Excerpt.
========

YAML schema with optional application settings:

# Application Settings (optional - defaults shown)
settings:
  auto_refresh_interval: 6  # Hours between automatic data refreshes (default: 6)
  default_workers: 4        # Number of concurrent scraper workers (default: 4)  
  server_port: 8080         # Port for the web server (default: 8080)
  cache_timeout: 6          # Cache timeout in hours (default: 6)
  log_level: "info"         # Logging level: debug, info, warn, error (default: info)
  main_view: "unified"      # Default view mode: unified, tabbed (default: unified)

# Audiobook/Ebook Series Configuration
audiobooks:
  - title: "1% Lifesteal"
    audible: "https://www.audible.com/series/1-Lifesteal-Audiobooks/B0F8QMLV9T"
    amazon: "https://www.amazon.com/dp/B0DGWCJ6JP"
  - title: "A Soldier's Life"
    audible: "https://www.audible.com/series/A-Soldiers-Life-Audiobooks/B0D34549LX"
    amazon: "https://www.amazon.com/dp/B0CW18NDBQ"

Required fields: Only title, audible, and amazon are required for scraping.

========

Data listing.

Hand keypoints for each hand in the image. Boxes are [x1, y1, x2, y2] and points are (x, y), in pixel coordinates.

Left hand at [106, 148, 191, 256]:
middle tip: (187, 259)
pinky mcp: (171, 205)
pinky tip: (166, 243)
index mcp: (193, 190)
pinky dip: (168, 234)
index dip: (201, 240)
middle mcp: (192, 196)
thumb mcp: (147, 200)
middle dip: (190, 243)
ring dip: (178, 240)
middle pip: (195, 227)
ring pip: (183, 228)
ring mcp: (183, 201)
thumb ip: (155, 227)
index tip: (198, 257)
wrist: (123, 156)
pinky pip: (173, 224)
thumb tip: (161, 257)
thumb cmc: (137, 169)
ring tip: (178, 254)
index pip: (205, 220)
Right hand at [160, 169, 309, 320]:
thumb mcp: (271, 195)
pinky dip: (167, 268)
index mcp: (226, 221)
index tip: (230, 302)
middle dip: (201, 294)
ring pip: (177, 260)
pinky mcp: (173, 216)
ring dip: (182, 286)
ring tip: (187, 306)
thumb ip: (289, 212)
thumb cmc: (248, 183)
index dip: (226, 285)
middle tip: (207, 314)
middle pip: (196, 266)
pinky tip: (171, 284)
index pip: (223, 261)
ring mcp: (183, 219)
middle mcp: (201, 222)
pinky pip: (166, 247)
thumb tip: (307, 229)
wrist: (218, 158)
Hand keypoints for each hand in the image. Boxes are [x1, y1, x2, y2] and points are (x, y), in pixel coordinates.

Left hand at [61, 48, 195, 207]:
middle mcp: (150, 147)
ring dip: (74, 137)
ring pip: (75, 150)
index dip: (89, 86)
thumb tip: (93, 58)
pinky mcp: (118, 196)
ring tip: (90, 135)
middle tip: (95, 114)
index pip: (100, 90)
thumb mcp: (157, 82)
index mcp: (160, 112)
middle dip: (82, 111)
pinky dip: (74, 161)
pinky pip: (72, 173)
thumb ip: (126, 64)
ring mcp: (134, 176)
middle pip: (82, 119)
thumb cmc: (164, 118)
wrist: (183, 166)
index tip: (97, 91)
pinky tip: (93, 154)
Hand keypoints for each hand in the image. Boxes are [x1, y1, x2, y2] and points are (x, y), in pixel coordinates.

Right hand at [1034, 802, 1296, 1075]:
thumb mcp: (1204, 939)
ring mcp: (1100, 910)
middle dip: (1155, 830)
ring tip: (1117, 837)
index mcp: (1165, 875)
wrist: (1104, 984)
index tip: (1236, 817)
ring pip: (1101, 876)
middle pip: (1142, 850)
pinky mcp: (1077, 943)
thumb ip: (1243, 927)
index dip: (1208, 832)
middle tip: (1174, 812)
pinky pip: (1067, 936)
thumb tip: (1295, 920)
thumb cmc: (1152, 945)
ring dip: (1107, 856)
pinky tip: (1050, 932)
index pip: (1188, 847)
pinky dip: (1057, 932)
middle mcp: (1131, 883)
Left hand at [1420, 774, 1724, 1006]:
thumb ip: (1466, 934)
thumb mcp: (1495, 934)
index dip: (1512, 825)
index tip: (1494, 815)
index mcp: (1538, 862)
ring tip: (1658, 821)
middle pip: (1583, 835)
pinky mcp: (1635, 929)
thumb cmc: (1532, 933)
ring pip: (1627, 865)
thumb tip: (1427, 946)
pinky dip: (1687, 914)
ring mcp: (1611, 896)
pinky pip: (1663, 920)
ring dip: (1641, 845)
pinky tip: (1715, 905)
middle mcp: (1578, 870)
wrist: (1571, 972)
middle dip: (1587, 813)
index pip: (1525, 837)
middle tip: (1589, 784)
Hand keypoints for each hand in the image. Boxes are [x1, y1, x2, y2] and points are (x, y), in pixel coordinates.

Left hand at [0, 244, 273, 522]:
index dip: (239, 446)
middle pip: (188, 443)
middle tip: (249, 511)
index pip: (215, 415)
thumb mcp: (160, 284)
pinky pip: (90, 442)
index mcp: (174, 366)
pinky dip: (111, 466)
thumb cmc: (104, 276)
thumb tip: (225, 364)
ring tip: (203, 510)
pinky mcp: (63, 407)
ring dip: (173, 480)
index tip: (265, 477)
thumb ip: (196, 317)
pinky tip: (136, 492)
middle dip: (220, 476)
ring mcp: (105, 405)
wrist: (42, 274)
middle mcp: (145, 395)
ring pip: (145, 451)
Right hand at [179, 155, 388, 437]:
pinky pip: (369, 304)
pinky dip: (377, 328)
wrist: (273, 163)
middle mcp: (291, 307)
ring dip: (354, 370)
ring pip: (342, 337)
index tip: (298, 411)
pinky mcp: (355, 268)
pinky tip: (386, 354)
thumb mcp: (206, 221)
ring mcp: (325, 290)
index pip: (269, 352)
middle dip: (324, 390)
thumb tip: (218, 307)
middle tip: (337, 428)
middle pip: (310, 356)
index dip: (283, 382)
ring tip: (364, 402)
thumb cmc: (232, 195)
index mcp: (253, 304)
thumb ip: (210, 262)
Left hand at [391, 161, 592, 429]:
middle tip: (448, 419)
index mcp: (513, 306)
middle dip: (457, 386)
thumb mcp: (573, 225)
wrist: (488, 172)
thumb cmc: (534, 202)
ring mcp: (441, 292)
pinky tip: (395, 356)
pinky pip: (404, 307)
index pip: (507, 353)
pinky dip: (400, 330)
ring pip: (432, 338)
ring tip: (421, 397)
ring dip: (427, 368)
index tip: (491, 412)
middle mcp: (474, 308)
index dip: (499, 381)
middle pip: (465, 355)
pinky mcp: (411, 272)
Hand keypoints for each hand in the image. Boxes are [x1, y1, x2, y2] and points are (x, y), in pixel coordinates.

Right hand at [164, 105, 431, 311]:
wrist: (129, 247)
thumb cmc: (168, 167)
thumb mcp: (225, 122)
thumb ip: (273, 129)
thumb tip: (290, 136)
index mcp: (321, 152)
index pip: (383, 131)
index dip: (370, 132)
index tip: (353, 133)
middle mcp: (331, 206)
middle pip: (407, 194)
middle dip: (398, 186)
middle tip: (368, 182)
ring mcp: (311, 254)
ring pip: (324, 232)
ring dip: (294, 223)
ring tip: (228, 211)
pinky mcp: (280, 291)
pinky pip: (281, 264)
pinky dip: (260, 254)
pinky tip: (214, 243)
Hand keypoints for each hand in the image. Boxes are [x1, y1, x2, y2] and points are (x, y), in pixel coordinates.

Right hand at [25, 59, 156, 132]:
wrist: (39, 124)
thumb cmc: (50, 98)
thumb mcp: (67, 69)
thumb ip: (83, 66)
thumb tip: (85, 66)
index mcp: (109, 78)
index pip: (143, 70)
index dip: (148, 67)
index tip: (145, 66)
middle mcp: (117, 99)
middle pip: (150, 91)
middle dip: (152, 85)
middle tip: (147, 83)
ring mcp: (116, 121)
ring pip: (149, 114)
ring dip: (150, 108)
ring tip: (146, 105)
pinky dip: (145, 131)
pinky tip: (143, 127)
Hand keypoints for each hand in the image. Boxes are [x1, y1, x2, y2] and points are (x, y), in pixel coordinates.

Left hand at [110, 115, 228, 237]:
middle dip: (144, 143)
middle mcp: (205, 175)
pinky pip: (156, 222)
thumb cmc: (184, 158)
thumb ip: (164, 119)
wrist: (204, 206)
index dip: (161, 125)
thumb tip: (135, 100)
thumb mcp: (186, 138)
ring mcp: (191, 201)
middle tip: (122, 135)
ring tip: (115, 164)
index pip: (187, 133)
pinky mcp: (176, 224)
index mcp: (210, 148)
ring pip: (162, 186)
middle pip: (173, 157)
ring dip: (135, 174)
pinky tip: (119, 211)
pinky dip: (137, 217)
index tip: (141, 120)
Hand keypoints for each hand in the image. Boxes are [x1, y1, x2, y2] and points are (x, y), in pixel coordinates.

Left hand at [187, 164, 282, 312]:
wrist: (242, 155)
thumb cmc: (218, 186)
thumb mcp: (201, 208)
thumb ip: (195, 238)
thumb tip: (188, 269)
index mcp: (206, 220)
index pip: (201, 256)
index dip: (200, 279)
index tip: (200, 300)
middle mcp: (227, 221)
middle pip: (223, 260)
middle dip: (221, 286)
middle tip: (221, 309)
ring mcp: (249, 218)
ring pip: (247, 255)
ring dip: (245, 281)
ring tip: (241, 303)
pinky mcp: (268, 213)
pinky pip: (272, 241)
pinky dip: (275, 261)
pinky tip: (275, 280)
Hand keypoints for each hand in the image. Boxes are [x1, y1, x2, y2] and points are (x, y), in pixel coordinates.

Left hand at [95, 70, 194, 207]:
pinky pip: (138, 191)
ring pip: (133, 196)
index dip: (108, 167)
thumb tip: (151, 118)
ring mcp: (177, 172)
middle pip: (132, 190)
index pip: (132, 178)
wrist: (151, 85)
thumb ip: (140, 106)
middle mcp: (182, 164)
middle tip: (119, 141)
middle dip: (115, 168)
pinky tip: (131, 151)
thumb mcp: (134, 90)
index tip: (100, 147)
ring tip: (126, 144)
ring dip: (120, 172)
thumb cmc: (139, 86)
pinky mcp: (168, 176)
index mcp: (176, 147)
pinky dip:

========

Work instructions.
A) Answer these from the YAML schema excerpt above, one per line:
(i) What port does the web server use by default?
(ii) Which two modes can main_view be set to?
(iii) Which fields are required for scraping?
B) Reproduce verbatim everything in the YAML schema excerpt from "# Application Settings" down to "server (default: 8080)".
C) Carry on the YAML schema excerpt with the next part after its final sentence.

Answers for the exercise.
A)
(i) 8080
(ii) unified and tabbed
(iii) title, audible, and amazon

B)
# Application Settings (optional - defaults shown)
settings:
  auto_refresh_interval: 6  # Hours between automatic data refreshes (default: 6)
  default_workers: 4        # Number of concurrent scraper workers (default: 4)  
  server_port: 8080         # Port for the web server (default: 8080)

C)
Settings section: All settings are optional and will use sensible defaults if not specified. The settings section allows you to customize application behavior without modifying code.

Environment Variables (Docker Compose)

For containerized deployments, you can override any setting using environment variables. Environment variables take precedence over YAML configuration:

environment:
  # Server Configuration
  SYLLABUS_SERVER_PORT: "8080"         # Server port (1-65535)
  PORT: "8080"                         # Standard port env var (alternative)
  
  # Scraping Configuration
  SYLLABUS_AUTO_REFRESH_INTERVAL: "4"  # Hours between auto-refreshes (>0)
  SYLLABUS_DEFAULT_WORKERS: "2"        # Number of concurrent scraper workers (>0)
  SYLLABUS_CACHE_TIMEOUT: "6"          # Cache timeout in hours (>0)
  
  # UI Configuration  
  SYLLABUS_MAIN_VIEW: "unified"        # Default view mode: "unified" or "tabbed"
  
  # Logging Configuration
  SYLLABUS_LOG_LEVEL: "debug"          # Log level: "debug", "info", "warn", "error"

Configuration Priority:

  1. Runtime UI changes (highest priority) - persisted to database
  2. Environment Variables - override YAML at startup
  3. YAML Configuration - file-based defaults
  4. Built-in Defaults (lowest priority)

Database Persistence: UI changes (like auto-refresh interval) are saved to the database and survive container restarts. The UI will always show the current server state.

Installation & Deployment

Docker Compose (Recommended)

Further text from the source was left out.